+++ Extracted entries

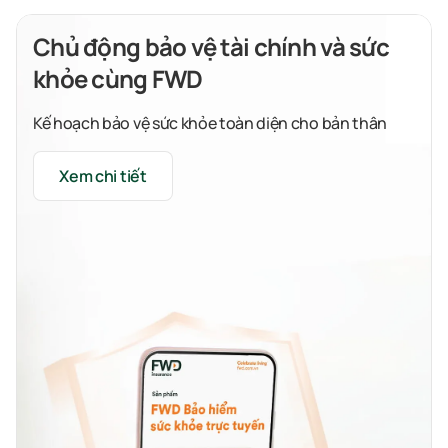
Chủ động bảo vệ tài chính và sức
khỏe cùng FWD
Kế hoạch bảo vệ sức khỏe toàn diện cho bản thân
Xem chi tiết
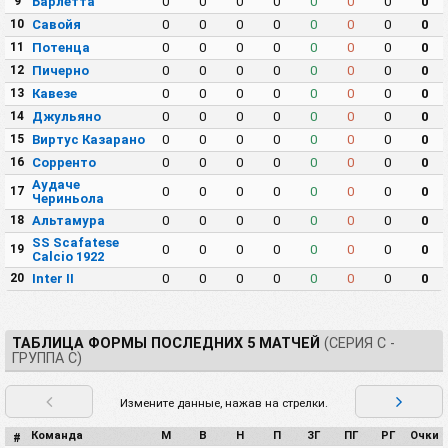
9
Барлетта
0
0
0
0
0
0
0
0
10
Савойя
0
0
0
0
0
0
0
0
11
Потенца
0
0
0
0
0
0
0
0
12
Пичерно
0
0
0
0
0
0
0
0
13
Кавезе
0
0
0
0
0
0
0
0
14
Джульяно
0
0
0
0
0
0
0
0
15
Виртус Казарано
0
0
0
0
0
0
0
0
16
Сорренто
0
0
0
0
0
0
0
0
Аудаче
17
0
0
0
0
0
0
0
0
Чериньола
18
Альтамура
0
0
0
0
0
0
0
0
SS Scafatese
19
0
0
0
0
0
0
0
0
Calcio 1922
20
Inter II
0
0
0
0
0
0
0
0
ТАБЛИЦА ФОРМЫ ПОСЛЕДНИХ 5 МАТЧЕЙ
(СЕРИЯ C -
ГРУППА C)
Измените данные, нажав на стрелки.
Команда
М
В
Н
П
ЗГ
ПГ
РГ
Очки
#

++++++

__What the task asks__
When copying the listing, print each line exactly but leave out every picture.

__Task result__
Chủ động bảo vệ tài chính và sức
khỏe cùng FWD
Kế hoạch bảo vệ sức khỏe toàn diện cho bản thân
Xem chi tiết
9
Барлетта
0
0
0
0
0
0
0
0
10
Савойя
0
0
0
0
0
0
0
0
11
Потенца
0
0
0
0
0
0
0
0
12
Пичерно
0
0
0
0
0
0
0
0
13
Кавезе
0
0
0
0
0
0
0
0
14
Джульяно
0
0
0
0
0
0
0
0
15
Виртус Казарано
0
0
0
0
0
0
0
0
16
Сорренто
0
0
0
0
0
0
0
0
Аудаче
17
0
0
0
0
0
0
0
0
Чериньола
18
Альтамура
0
0
0
0
0
0
0
0
SS Scafatese
19
0
0
0
0
0
0
0
0
Calcio 1922
20
Inter II
0
0
0
0
0
0
0
0
ТАБЛИЦА ФОРМЫ ПОСЛЕДНИХ 5 МАТЧЕЙ
(СЕРИЯ C -
ГРУППА C)
Измените данные, нажав на стрелки.
Команда
М
В
Н
П
ЗГ
ПГ
РГ
Очки
#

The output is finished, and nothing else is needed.